> [Exercise requirements]: Return, without anything added, the lines from the one containing "- 所有按钮必须有合适的aria标签" through the end of the entries below, exactly as written.

Saved data entries:
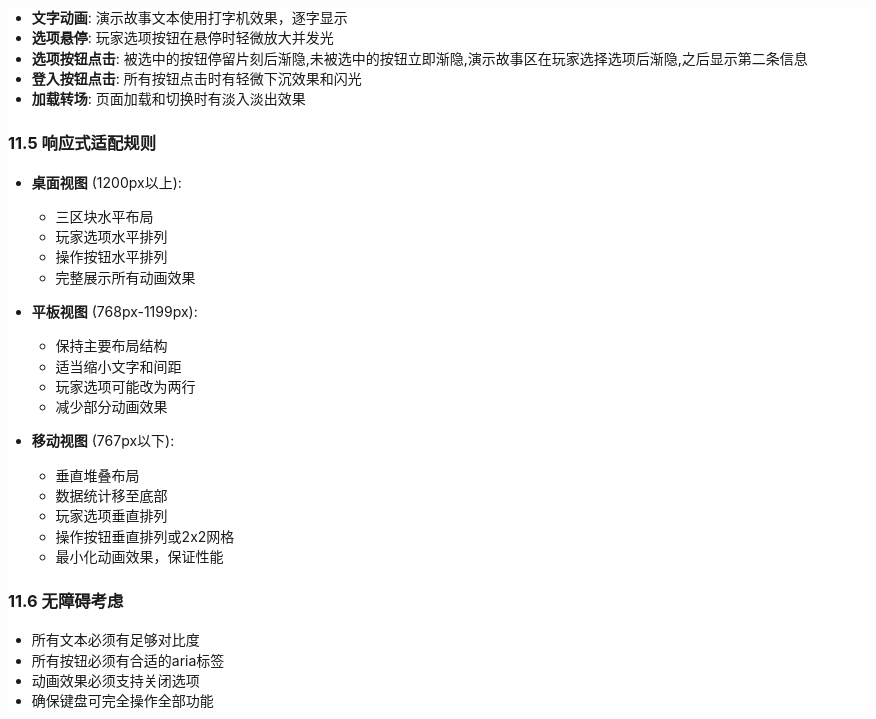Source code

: - **文字动画**: 演示故事文本使用打字机效果，逐字显示
- **选项悬停**: 玩家选项按钮在悬停时轻微放大并发光
- **选项按钮点击**: 被选中的按钮停留片刻后渐隐,未被选中的按钮立即渐隐,演示故事区在玩家选择选项后渐隐,之后显示第二条信息
- **登入按钮点击**: 所有按钮点击时有轻微下沉效果和闪光
- **加载转场**: 页面加载和切换时有淡入淡出效果

### 11.5 响应式适配规则

- **桌面视图** (1200px以上):
  - 三区块水平布局
  - 玩家选项水平排列
  - 操作按钮水平排列
  - 完整展示所有动画效果

- **平板视图** (768px-1199px):
  - 保持主要布局结构
  - 适当缩小文字和间距
  - 玩家选项可能改为两行
  - 减少部分动画效果

- **移动视图** (767px以下):
  - 垂直堆叠布局
  - 数据统计移至底部
  - 玩家选项垂直排列
  - 操作按钮垂直排列或2x2网格
  - 最小化动画效果，保证性能

### 11.6 无障碍考虑

- 所有文本必须有足够对比度
- 所有按钮必须有合适的aria标签
- 动画效果必须支持关闭选项
- 确保键盘可完全操作全部功能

> [Solution for this task]:
- 所有按钮必须有合适的aria标签
- 动画效果必须支持关闭选项
- 确保键盘可完全操作全部功能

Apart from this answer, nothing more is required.